(GIVEN RECORDS):
----------------------------------------
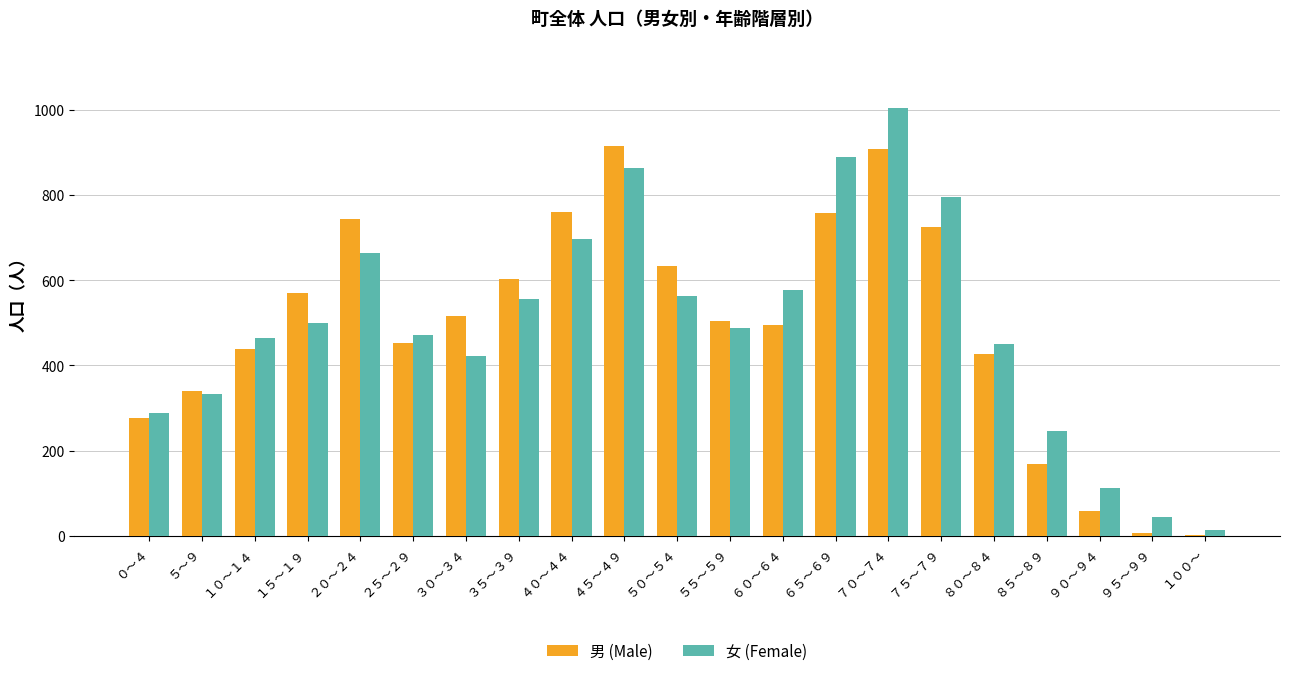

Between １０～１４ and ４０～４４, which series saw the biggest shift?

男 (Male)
----------------------------------------
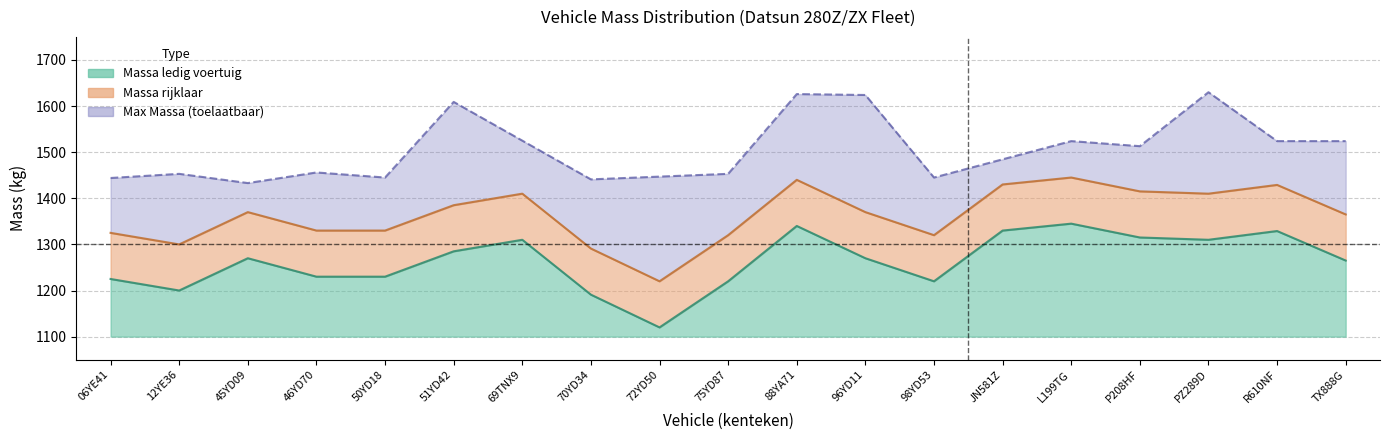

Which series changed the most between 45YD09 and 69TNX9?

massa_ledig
----------------------------------------
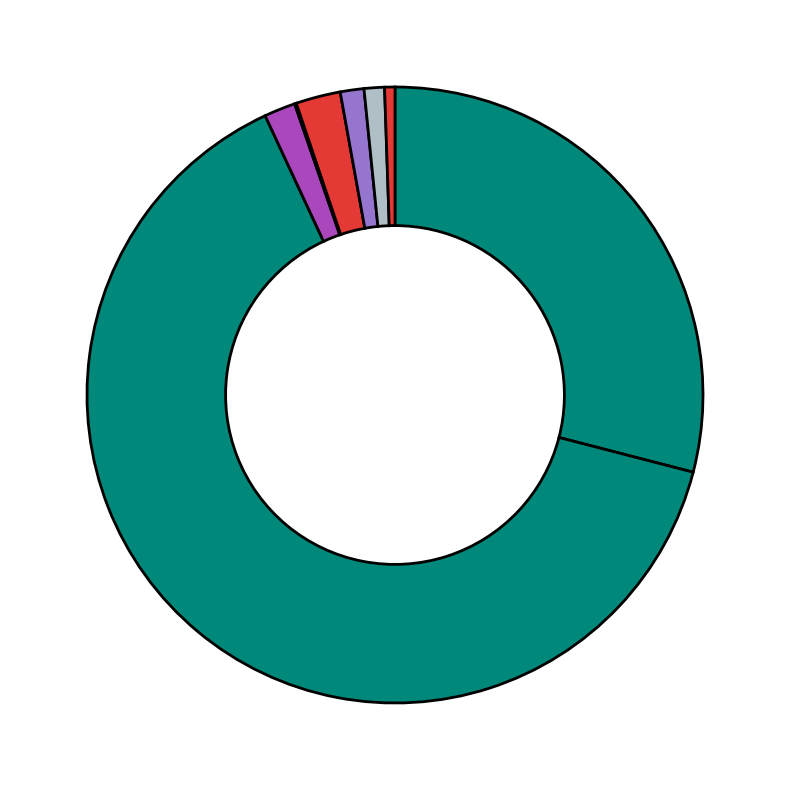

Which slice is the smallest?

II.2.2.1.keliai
----------------------------------------
(WHAT NEEDS TO BE DONE):
Report every line from the entries above that contains the word "series".

(ANSWER SECTION):
Between １０～１４ and ４０～４４, which series saw the biggest shift?
Which series changed the most between 45YD09 and 69TNX9?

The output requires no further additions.